Alex mengatakan, pada hari kejadian, hujan turun sejak siang hingga sore hari, namun tidak deras, melainkan beberapa kali. Sekitar pukul 22.00 WIB, warga yang berjualan di kawasannya sudah banyak yang tutup akibat hujan yang terus menerus.

“Karena hujan, otomatis banyak warga yang berjualan tutup,” ujarnya, Selasa (14/5/2024).
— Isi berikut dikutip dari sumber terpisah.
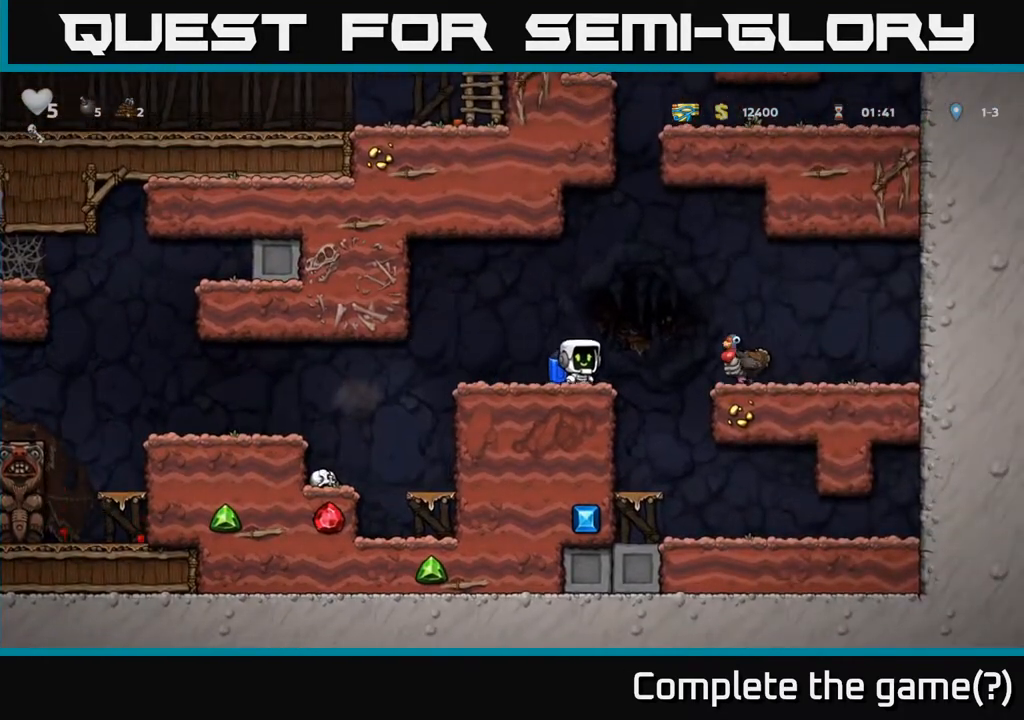
{"buttons": ["DPAD_RIGHT"], "left_stick": "center", "events": [[150, "A", "up"]]}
Tak lama kemudian Alex mendengar suara gemuruh, awalnya ia mengira itu suara truk yang lewat. Karena rumahnya dekat jalan utama. “Karena kami mengira ada mobil besar lewat di pinggir jalan, lalu karena dia di depan rumah lelang, otomatis dia melihat datangnya musibah dan lari ke rumah saya,” ujarnya.

Alex memiliki dua rumah, yang satu dia tinggali saat ini, yang lainnya dia tinggali. Jarak rumah tempat tinggalnya dengan rumah anaknya sekitar 100 meter.

“Pemilik toko depan rumah anak saya datang ke rumah dan mengetuk pintu rumah saya. “Pak de, rumah Galuda Gadanga (banjir mendadak), akhirnya rumah itu ludes, saya langsung lari kesini, saya ingat anak itu ada di sini,” katanya.

Saat hendak sampai ke rumah anaknya, ia melihat air di samping rumahnya sudah setinggi tiga meter. Namun kondisi saat itu masih bisa dilihat karena listrik masih menyala. Tak lama kemudian, listrik juga padam dan keadaan menjadi gelap.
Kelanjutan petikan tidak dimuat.